WHAT YOU SHOULD DO » Print, exactly as written, the line containing "Jolly’de yaz fırsatları" and every line after it, ending with the final line of the data below.

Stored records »
============================================================
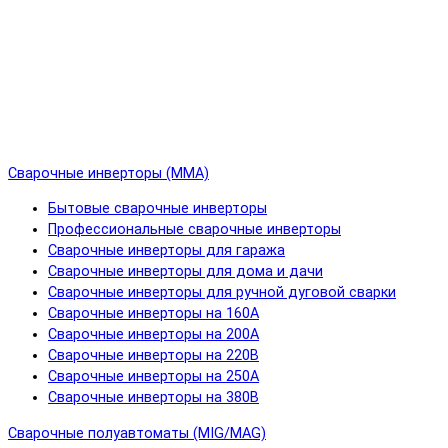
Сварочные инверторы (MMA)
Бытовые сварочные инверторы
Профессиональные сварочные инверторы
Сварочные инверторы для гаража
Сварочные инверторы для дома и дачи
Сварочные инверторы для ручной дуговой сварки
Сварочные инверторы на 160А
Сварочные инверторы на 200А
Сварочные инверторы на 220В
Сварочные инверторы на 250А
Сварочные инверторы на 380В
Сварочные полуавтоматы (MIG/MAG)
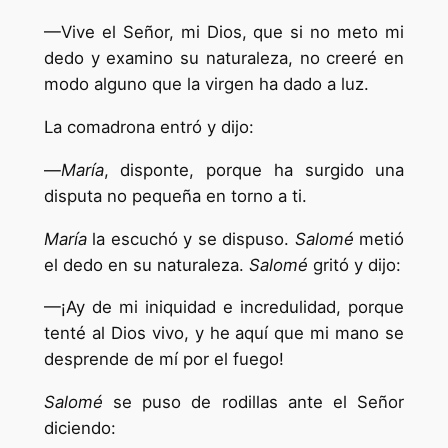
—Vive el Señor, mi Dios, que si no meto mi
dedo y examino su naturaleza, no creeré en
modo alguno que la virgen ha dado a luz.
La comadrona entró y dijo:
—
María
, disponte, porque ha surgido una
disputa no pequeña en torno a ti.
María
la escuchó y se dispuso.
Salomé
metió
el dedo en su naturaleza.
Salomé
gritó y dijo:
—¡Ay de mi iniquidad e incredulidad, porque
tenté al Dios vivo, y he aquí que mi mano se
desprende de mí por el fuego!
Salomé
se puso de rodillas ante el Señor
diciendo:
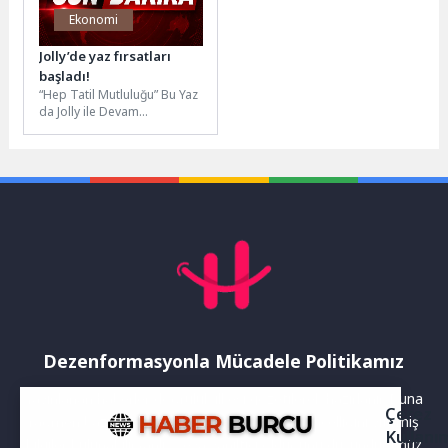
Ekonomi
Jolly’de yaz fırsatları
başladı!
“Hep Tatil Mutluluğu” Bu Yaz
da Jolly ile Devam
EdiyorTürkiye’nin lider
seyahat markalarından Jolly,
yaz...
Dezenformasyonla Mücadele Politikamız
Yayınlanan haberler doğruluk ilkesi gözetilerek hazırlanır. Buna
Çerez
rağmen bazı içeriklerde eksik, hatalı veya güncelliğini yitirmiş
Kullanı
bilgiler bulunabilir.Yanlış veya yanıltıcı olduğunu düşündüğünüz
============================================================
WRITTEN RESPONSE »
Jolly’de yaz fırsatları
başladı!
“Hep Tatil Mutluluğu” Bu Yaz
da Jolly ile Devam
EdiyorTürkiye’nin lider
seyahat markalarından Jolly,
yaz...
Dezenformasyonla Mücadele Politikamız
Yayınlanan haberler doğruluk ilkesi gözetilerek hazırlanır. Buna
Çerez
rağmen bazı içeriklerde eksik, hatalı veya güncelliğini yitirmiş
Kullanı
bilgiler bulunabilir.Yanlış veya yanıltıcı olduğunu düşündüğünüz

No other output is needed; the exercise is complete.